Banita Jacks Found Guilty of Murder

Jacks faces manadatory life sentence

After a D.C. Superior Court judge convicted a woman Wednesday of killing her four young daughters, he appeared shaken by the gravity of the case and placed his head in his hands.

"It was a very lonely assignment," Judge Frederick Weisberg said, referring to the fact that he had to decide the case himself after Banita Jacks waived her right to a jury trial.

Weisberg convicted the 34-year-old Jacks of four counts of felony murder, three counts of premeditated first-degree murder and four counts of cruelty to children.

Jacks was acquitted of one count of premeditated first-degree murder.  Weisberg said he couldn't prove beyond a reasonable doubt that the stab wounds the oldest daughter received weren't self-inflicted or if they happened during a struggle with her mother.

Jacks faces a mandatory life sentence without parole.

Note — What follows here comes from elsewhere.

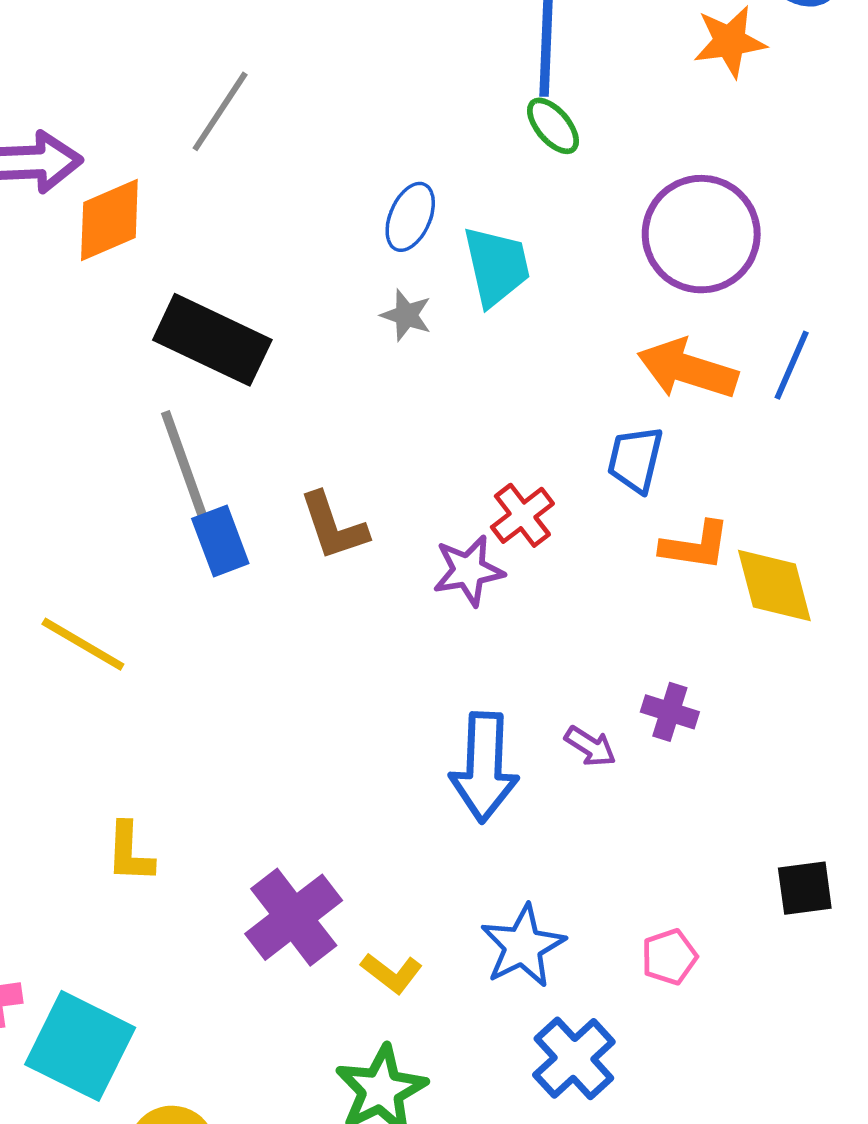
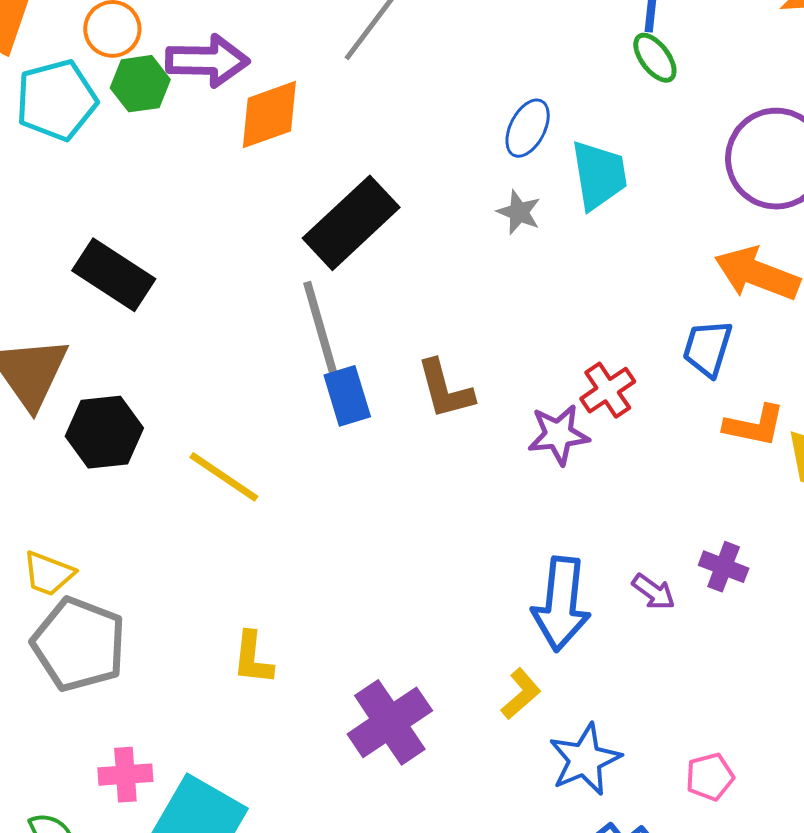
black rectangle: (212, 340) -> (351, 223), turned -72
yellow L-shape: (392, 973) -> (521, 694), moved, turned -82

That sentence is expected to begin in October.

It took the Weisberg more than an hour to render a verdict. Jacks sat silently and glared at the judge as he recounted the facts in the case and how the young girls died.

Before reading his verdict, Weisberg said this was one of the "most challenging" cases he's had in his 32 years as a judge.

U.S. Marshals deputies discovered the girls' decomposing bodies in January 2008 while carrying out an eviction at Jacks' southeast D.C. row house. The girls are believed to have been ages 5 to 16 when they were killed.